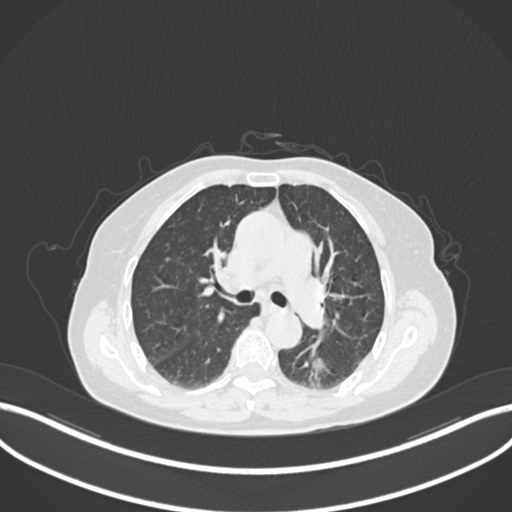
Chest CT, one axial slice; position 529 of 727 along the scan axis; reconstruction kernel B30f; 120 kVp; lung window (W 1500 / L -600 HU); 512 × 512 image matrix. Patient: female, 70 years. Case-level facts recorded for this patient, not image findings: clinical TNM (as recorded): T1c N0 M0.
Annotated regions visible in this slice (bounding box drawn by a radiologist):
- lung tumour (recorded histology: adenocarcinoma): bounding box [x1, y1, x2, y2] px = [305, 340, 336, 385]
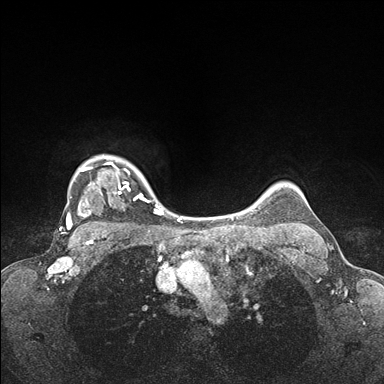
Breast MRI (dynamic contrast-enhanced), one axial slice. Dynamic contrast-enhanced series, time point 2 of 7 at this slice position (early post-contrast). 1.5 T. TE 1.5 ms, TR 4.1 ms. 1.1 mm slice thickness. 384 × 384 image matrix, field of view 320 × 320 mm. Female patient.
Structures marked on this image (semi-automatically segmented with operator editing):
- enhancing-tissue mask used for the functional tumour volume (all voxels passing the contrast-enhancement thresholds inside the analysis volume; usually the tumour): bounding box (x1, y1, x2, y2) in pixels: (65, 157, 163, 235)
========
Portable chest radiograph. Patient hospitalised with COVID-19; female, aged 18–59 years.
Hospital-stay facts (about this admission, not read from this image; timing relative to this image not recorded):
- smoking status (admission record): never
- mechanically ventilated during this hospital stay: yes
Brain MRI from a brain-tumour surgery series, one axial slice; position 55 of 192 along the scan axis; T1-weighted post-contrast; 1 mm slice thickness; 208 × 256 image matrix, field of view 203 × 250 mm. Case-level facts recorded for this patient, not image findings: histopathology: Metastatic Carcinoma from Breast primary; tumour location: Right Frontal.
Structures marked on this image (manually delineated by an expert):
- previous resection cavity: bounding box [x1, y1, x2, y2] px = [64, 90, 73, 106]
========
Goal of the exercise:
Look through the entries, and return every line that the word "from" appears in.

Response area:
Hospital-stay facts (about this admission, not read from this image; timing relative to this image not recorded):
Brain MRI from a brain-tumour surgery series, one axial slice; position 55 of 192 along the scan axis; T1-weighted post-contrast; 1 mm slice thickness; 208 × 256 image matrix, field of view 203 × 250 mm. Case-level facts recorded for this patient, not image findings: histopathology: Metastatic Carcinoma from Breast primary; tumour location: Right Frontal.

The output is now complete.